EXERCISE DIRECTIONS -
Only the lines below starting at the one containing "Round 2: 5.6 -> 10" and ending at the one containing "Round 13: 0 -> none" belong in the answer, each copied exactly.

GIVEN DATA -
○ ○ ○ ○

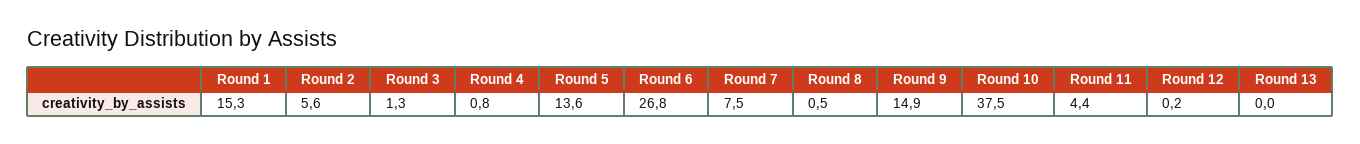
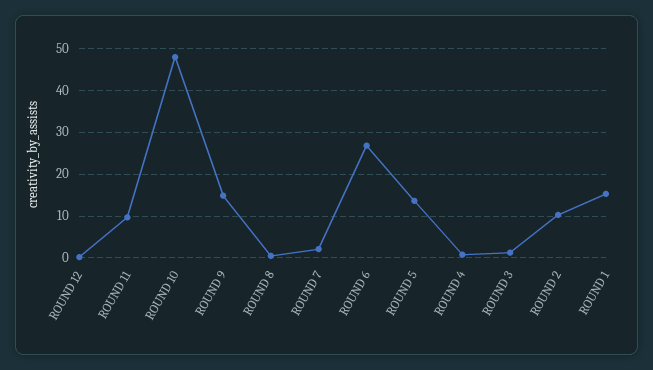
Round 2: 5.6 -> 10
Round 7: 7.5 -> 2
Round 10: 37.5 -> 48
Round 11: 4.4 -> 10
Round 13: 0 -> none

○ ○ ○ ○

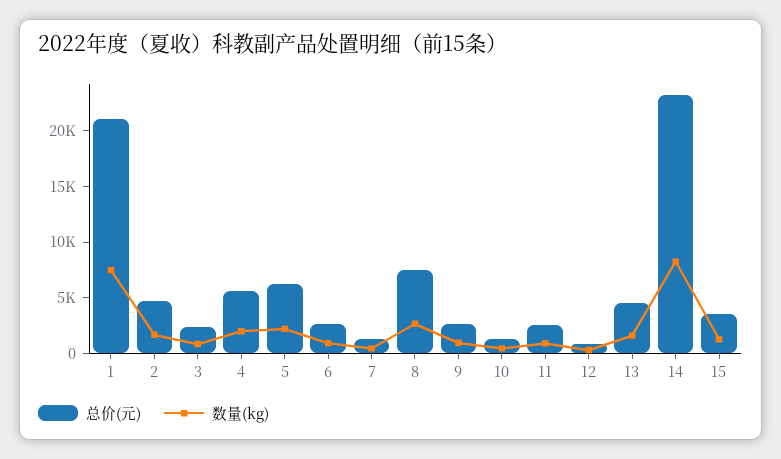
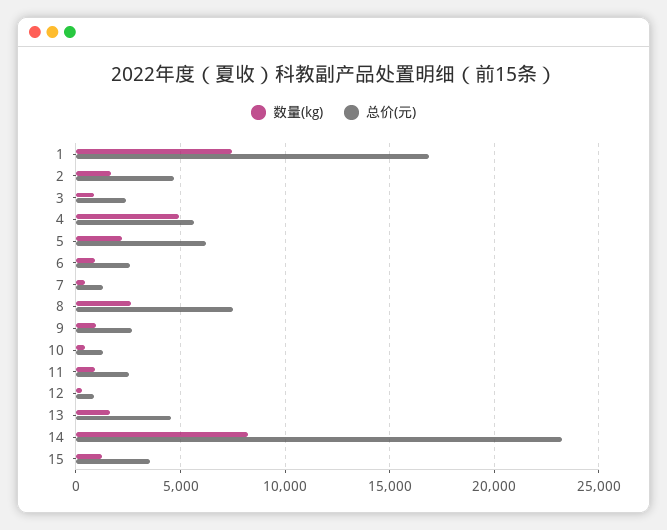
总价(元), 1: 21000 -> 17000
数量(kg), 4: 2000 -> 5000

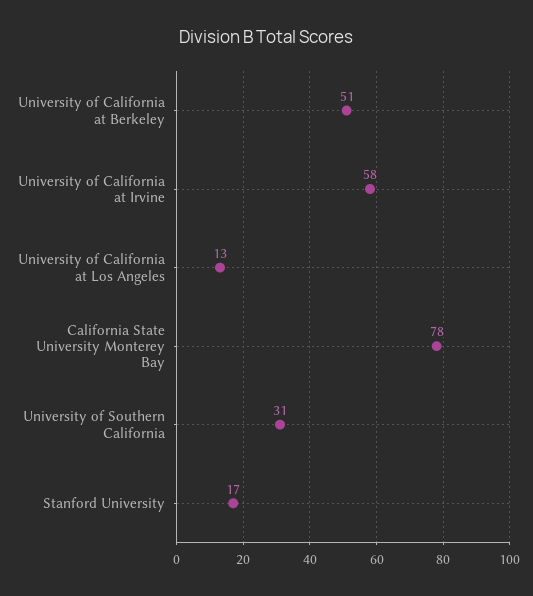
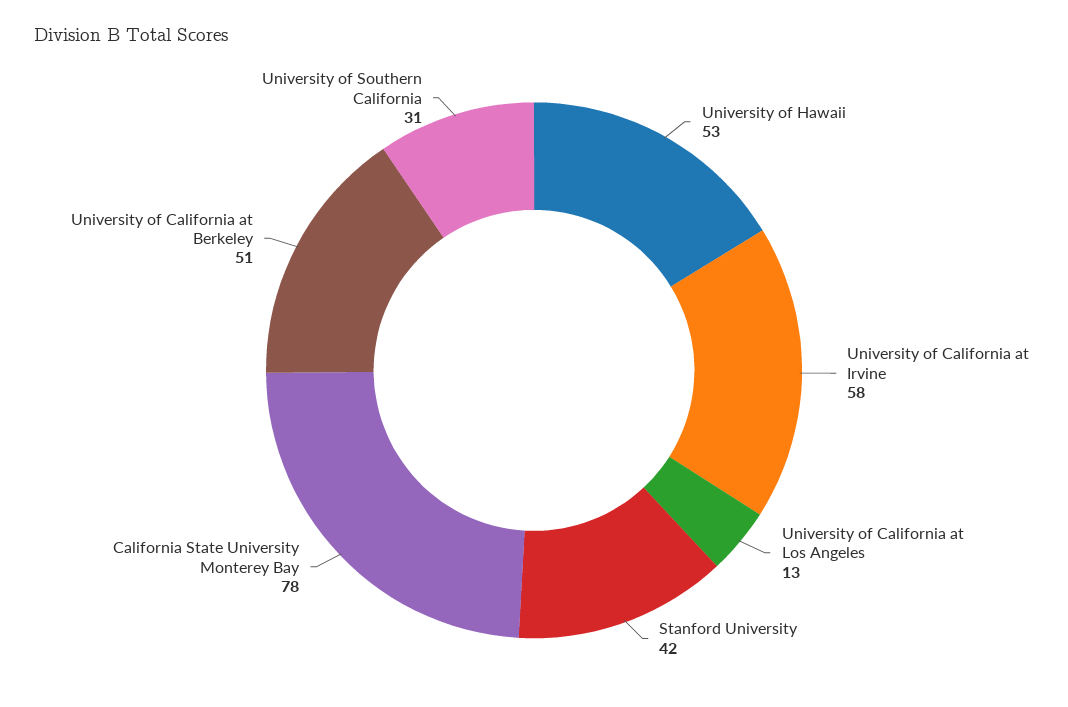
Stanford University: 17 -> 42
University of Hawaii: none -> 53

○ ○ ○ ○

RESPONSE AREA -
Round 2: 5.6 -> 10
Round 7: 7.5 -> 2
Round 10: 37.5 -> 48
Round 11: 4.4 -> 10
Round 13: 0 -> none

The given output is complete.